- **Your task**
Print the passage on COVID-19 mortality and containment word for word, starting at the words "The analysis of" and stopping after "the COVID-19 disease.".

- **Source passage**
((
The analysis of mortality (in Sect. 5) shows a strong correlation between contagions spread and deaths as well as it illustrates a time lag effect between infection reported and death. Despite quite a big variation between countries, these phenomena follow clear statistical laws. Moreover, data show a big mismatch between official death counts and what is likely to be the real numbers. Therefore, there is much to do to rigorously classify a death as a direct consequence of the COVID-19 disease.

In addition, there is a problem in counting the number of daily new cases. These data can be affected by many sources of confounding factors, e.g., different testing policies, absence of any sampling strategy for testing, and so on. The accuracy of testing itself can be affected by false positive and false negative, and the latter is very detrimental for population safety (West et al. 2020).

Analyzing all these aspects in summary we can say that the countries winning the pandemic war are mostly countries of Asia (e.g., China, South Korea, Singapore) and Oceania (e.g., Australia), probably due to their experience on previous epidemics—in the case of Asia (Kim 2020), and higher isolation and possibility to better control their boundaries, in the case of Oceania.

In summary, we can say that the strategy to adopt should consist of keeping low the contagions, in three main ways:

• Mass screening. Basically, everybody must be compelled to undergo a reliable diagnostic test, for free. No charges. All people must be screened, as soon as possible. If testing the whole population is not affordable for any reason at a certain time, then it is necessary to adopt correct sampling techniques. There is a wide literature on statistical sampling, but so far there are no occurrences of such approach in combatting the COVID-19 epidemic.

• Massive high-tech contact tracing. Basically, everybody having a cellphone must be compelled to install and run a contact tracing app. The life of just one person is much more important than the privacy of thousands of people. Privacy concern is a false problem, firstly because people movement data are recorded through our smartphones and saved (a user can check his/her movements up to years before) unless explicitly interdicted by the user through some hidden option; secondly because by letting someone know that he/she was in close contact with anybody else who resulted positive to covid-19 testing is just an additional information which can be very useful for the recipient, who can immediately check him/herself and/or putting him/herself on quarantine. Only by a massive use of contact tracing apps, it is possible to get an effective result in terms of virus spreading reduction.

• Strict quarantine for infected and “potentially infected” people, then one can quit the quarantine only if he/she tests negative to the virus. Strict quarantine should be systematically applied to people entering the borders of the country.
))
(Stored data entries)
((
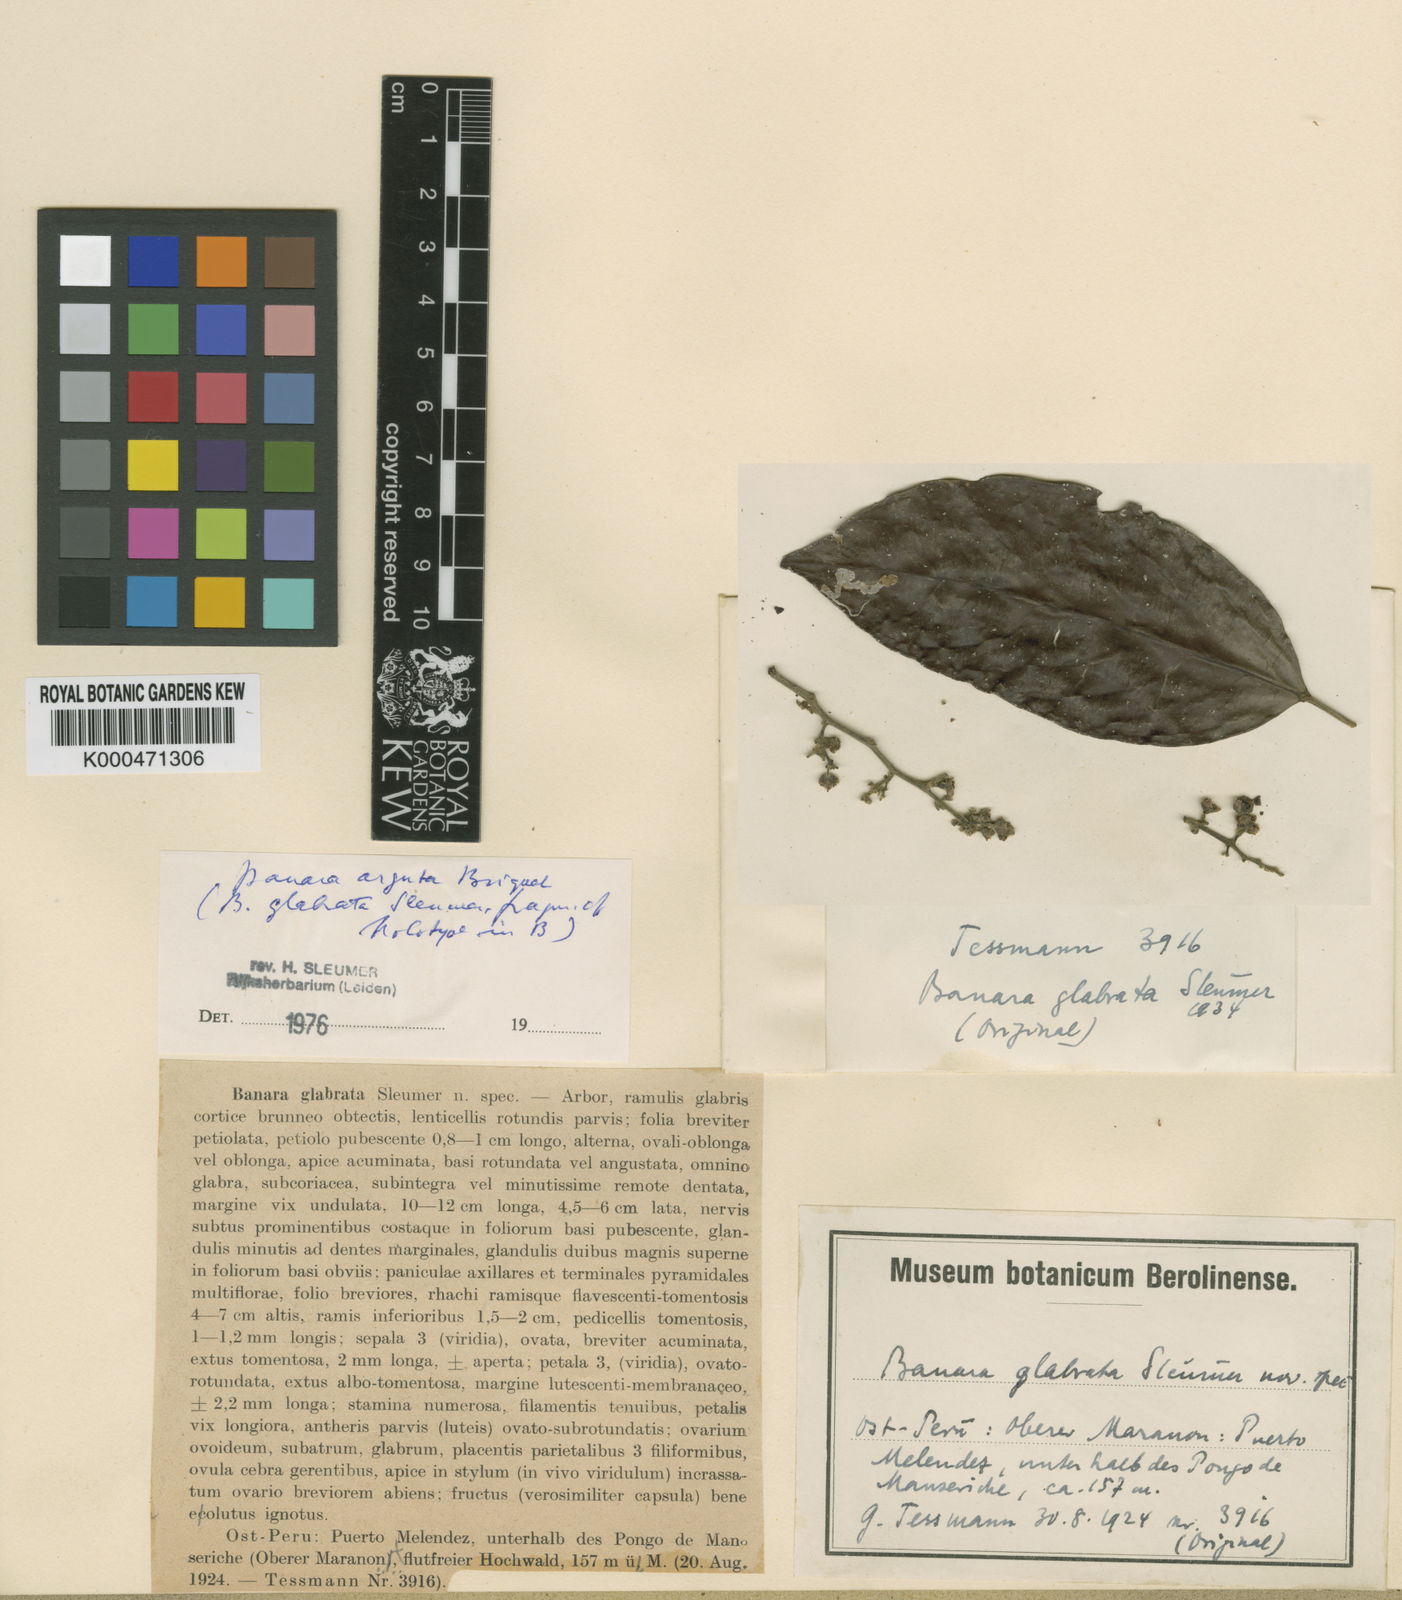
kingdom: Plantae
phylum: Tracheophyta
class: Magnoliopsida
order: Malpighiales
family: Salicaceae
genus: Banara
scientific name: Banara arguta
))
((
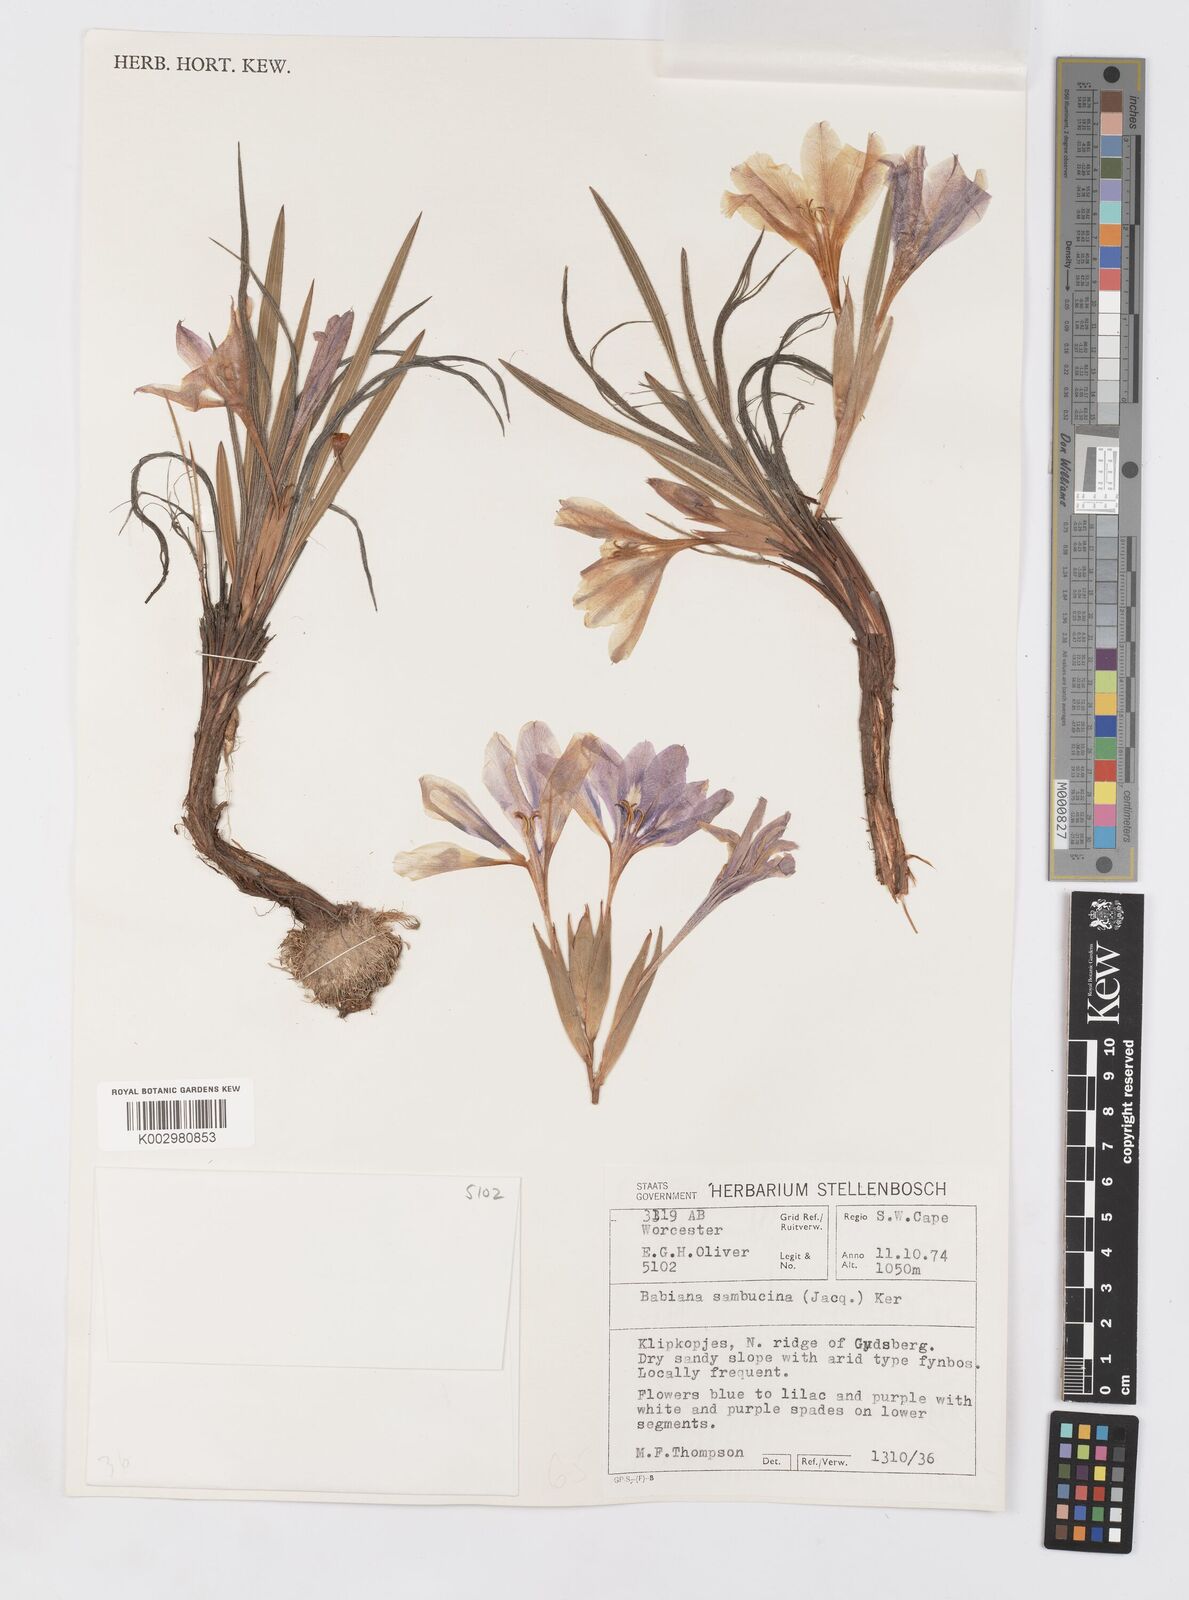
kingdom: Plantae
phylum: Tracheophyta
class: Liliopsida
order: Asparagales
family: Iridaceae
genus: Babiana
))
- **Output for this task**
The analysis of mortality (in Sect. 5) shows a strong correlation between contagions spread and deaths as well as it illustrates a time lag effect between infection reported and death. Despite quite a big variation between countries, these phenomena follow clear statistical laws. Moreover, data show a big mismatch between official death counts and what is likely to be the real numbers. Therefore, there is much to do to rigorously classify a death as a direct consequence of the COVID-19 disease.